Why if $a = qb + r$, then $\operatorname{gcd}(a,b) = \operatorname{gcd}(b, r)$ intuitively? Origin - Elementary Number Theory, Jones, p $5$, Lemma $1.5$
Are there any illustrations? I tried Wikipedia's article and the first picture to the right, but I think this delineates Euclid's Algorithm? I'm not querying about proofs. 
 A: This is how I visualized it:

where $(x, y)$ denotes $\text{gcd}(x, y)$.
Explanation:
Arithmetic of blocks:
An integer $x$ is represented by a rectangular block of unit width and height $x$. Arithmetic operations between integers can then be visualized as manipulation of their blocks.


*

*$x + y$: Put a block of height $y$ on top of a block of height $x$ to produce a new block of height $x + y$. 

*$x - y$: Remove a block of height $y$ from a block of height $x$ to produce a new block of height $x - y$.

*$x \cdot y$: Put $y$ blocks of height $x$ on top of each other to produce a new block of height $x \cdot y$.


Main idea in the diagram:
Use blocks of height $(x, y)$ to argue about divisibility.
Representation:
By definition, $x = (x, y) \cdot k_1 \text{ and } y = (x, y) \cdot k_2 \text{ where } k_1, k_2$ are integers. So, $x$ and $y$ can be drawn as a stack of some integral number of blocks each of height $(x, y)$.
Part 1:


*

*Put $x = a, y = b$ to get the first three towers. I chose $k_1 =11$ and $k_2 = 3$ just as an example (to keep my drawing task manageable :)

*The fourth tower represents $q \cdot b + r$.

*$a = q \cdot b + r$ tells us that the third and fourth towers are identical. So, we get by visual inspection that $r = a - q \cdot b$ is the fifth tower.
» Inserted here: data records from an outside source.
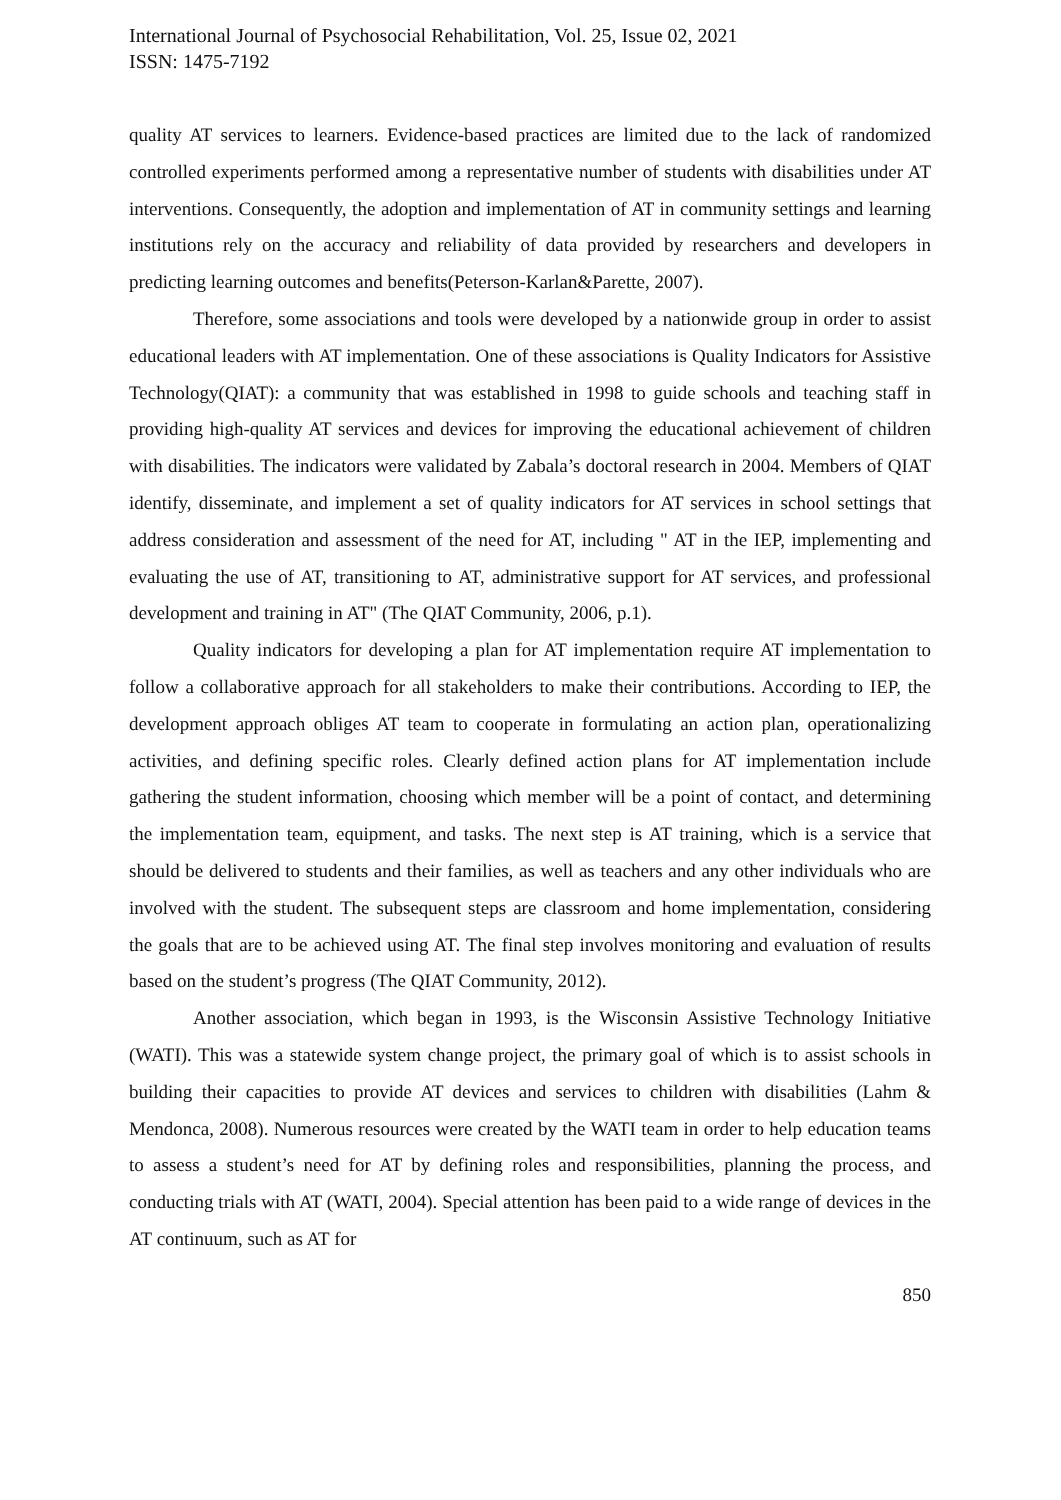International Journal of Psychosocial Rehabilitation, Vol. 25, Issue 02, 2021
ISSN: 1475-7192
quality AT services to learners. Evidence-based practices are limited due to the lack of randomized controlled experiments performed among a representative number of students with disabilities under AT interventions. Consequently, the adoption and implementation of AT in community settings and learning institutions rely on the accuracy and reliability of data provided by researchers and developers in predicting learning outcomes and benefits(Peterson-Karlan&Parette, 2007).
Therefore, some associations and tools were developed by a nationwide group in order to assist educational leaders with AT implementation. One of these associations is Quality Indicators for Assistive Technology(QIAT): a community that was established in 1998 to guide schools and teaching staff in providing high-quality AT services and devices for improving the educational achievement of children with disabilities. The indicators were validated by Zabala’s doctoral research in 2004. Members of QIAT identify, disseminate, and implement a set of quality indicators for AT services in school settings that address consideration and assessment of the need for AT, including " AT in the IEP, implementing and evaluating the use of AT, transitioning to AT, administrative support for AT services, and professional development and training in AT" (The QIAT Community, 2006, p.1).
Quality indicators for developing a plan for AT implementation require AT implementation to follow a collaborative approach for all stakeholders to make their contributions. According to IEP, the development approach obliges AT team to cooperate in formulating an action plan, operationalizing activities, and defining specific roles. Clearly defined action plans for AT implementation include gathering the student information, choosing which member will be a point of contact, and determining the implementation team, equipment, and tasks. The next step is AT training, which is a service that should be delivered to students and their families, as well as teachers and any other individuals who are involved with the student. The subsequent steps are classroom and home implementation, considering the goals that are to be achieved using AT. The final step involves monitoring and evaluation of results based on the student’s progress (The QIAT Community, 2012).
Another association, which began in 1993, is the Wisconsin Assistive Technology Initiative (WATI). This was a statewide system change project, the primary goal of which is to assist schools in building their capacities to provide AT devices and services to children with disabilities (Lahm & Mendonca, 2008). Numerous resources were created by the WATI team in order to help education teams to assess a student’s need for AT by defining roles and responsibilities, planning the process, and conducting trials with AT (WATI, 2004). Special attention has been paid to a wide range of devices in the AT continuum, such as AT for
850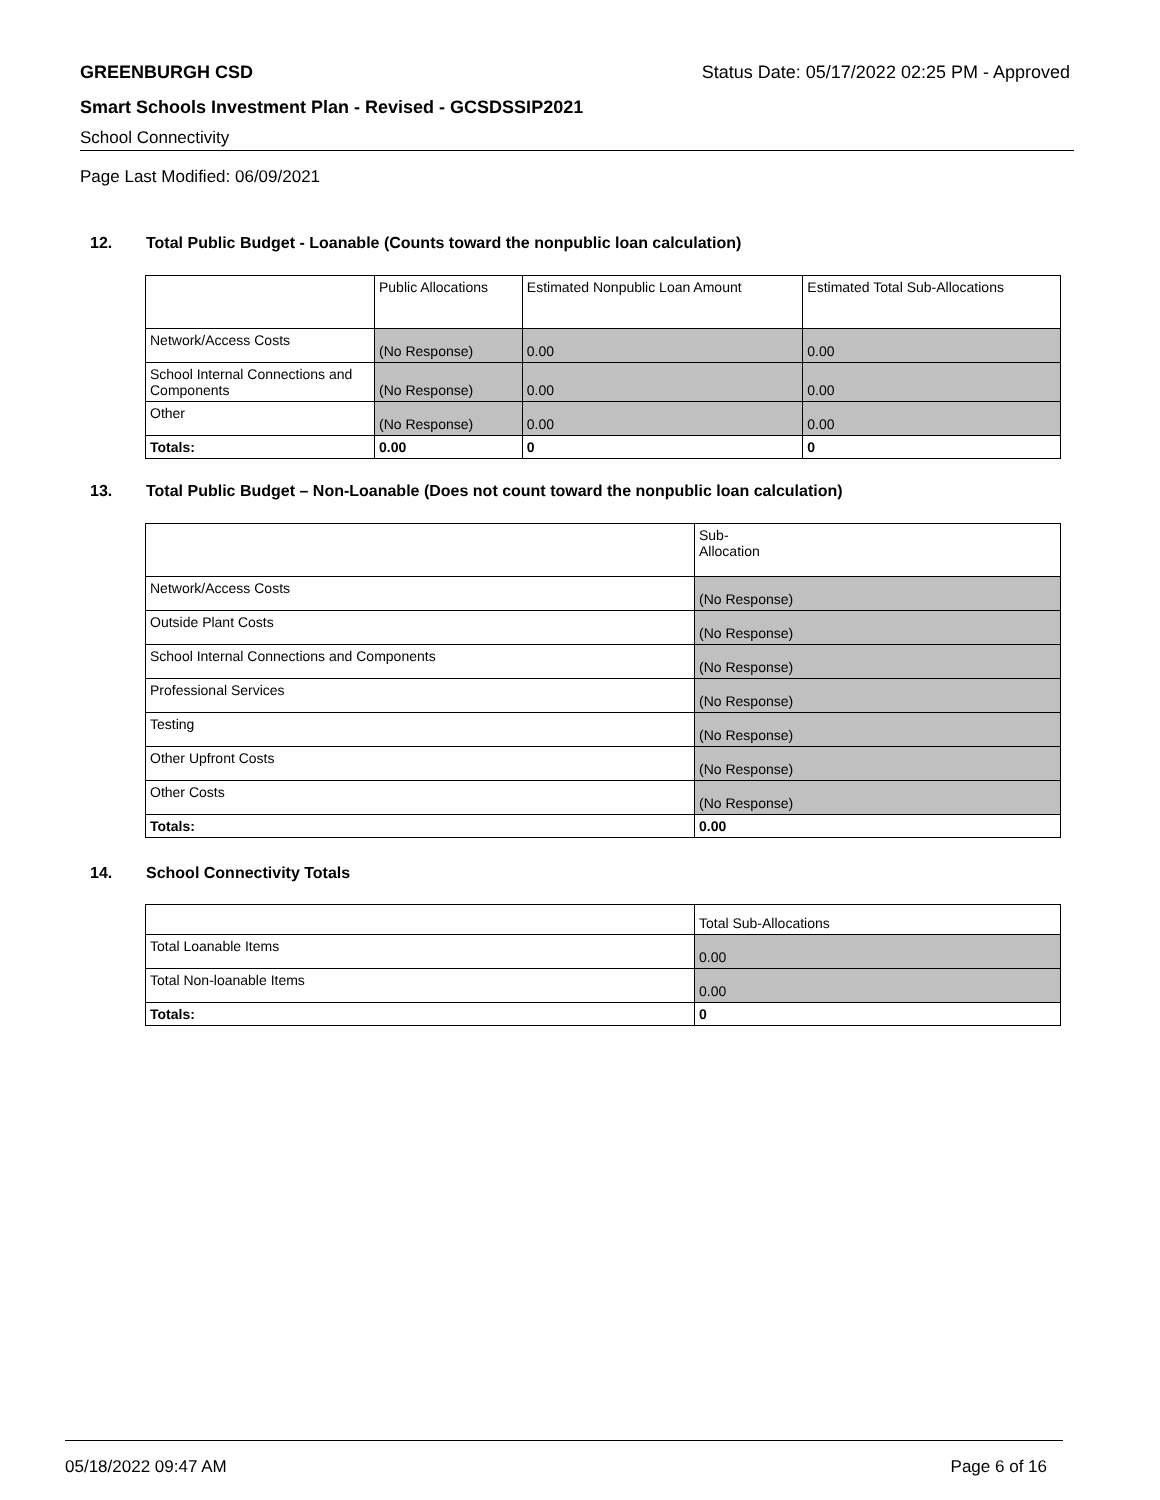GREENBURGH CSD Status Date: 05/17/2022 02:25 PM - Approved
Smart Schools Investment Plan - Revised - GCSDSSIP2021
School Connectivity
Page Last Modified: 06/09/2021
12. Total Public Budget - Loanable (Counts toward the nonpublic loan calculation)
| | Public Allocations | Estimated Nonpublic Loan Amount | Estimated Total Sub-Allocations |
| --- | --- | --- | --- |
| Network/Access Costs | (No Response) | 0.00 | 0.00 |
| School Internal Connections and Components | (No Response) | 0.00 | 0.00 |
| Other | (No Response) | 0.00 | 0.00 |
| Totals: | 0.00 | 0 | 0 |
13. Total Public Budget – Non-Loanable (Does not count toward the nonpublic loan calculation)
| | Sub- Allocation |
| --- | --- |
| Network/Access Costs | (No Response) |
| Outside Plant Costs | (No Response) |
| School Internal Connections and Components | (No Response) |
| Professional Services | (No Response) |
| Testing | (No Response) |
| Other Upfront Costs | (No Response) |
| Other Costs | (No Response) |
| Totals: | 0.00 |
14. School Connectivity Totals
| | Total Sub-Allocations |
| --- | --- |
| Total Loanable Items | 0.00 |
| Total Non-loanable Items | 0.00 |
| Totals: | 0 |
05/18/2022 09:47 AM Page 6 of 16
*Thus, $r$ is shown to be made up of the "building block" $(a, b)$. That is, $r = (a, b) \cdot k_3$ for some integer $k_3$. I chose $k_3 = 2$ just as an example.

*We observe that $(a, b)$ divides both $r$ and $b$, and so it must divide $(r, b)$.


Part 2:


*

*Put $x = r, y = b$ to get the first three towers. I could have chosen different $k_i$'s than in Part 1, but since they eventually turn out to be the same, I didn't do it.

*The fourth tower represents $q \cdot b + r$.

*The fifth tower represents $a$.

*$a = q \cdot b + r$ tells us that the fourth and fifth towers are identical. So, by visual inspection we get that $a$ is the sixth tower, composed of the "building block" $(r, b)$. That is, $a = (r, b) \cdot k_4$ for some integer $k_4$. I chose $k_4 = 11$ to match with Part 1.

*We observe that $(r, b)$ divides both $a$ and $b$, and so it must divide $(a, b)$


Implication:
I leave it for the reader to conclude that $x | y \text{ and } y | x \implies x = y$. That is, $(a, b) = (r, b) \blacksquare$
Note:
I chose positive integers in the diagram, but one could imagine negative integers as blocks below the horizontal line, representing negative height. But this would clutter the illustration.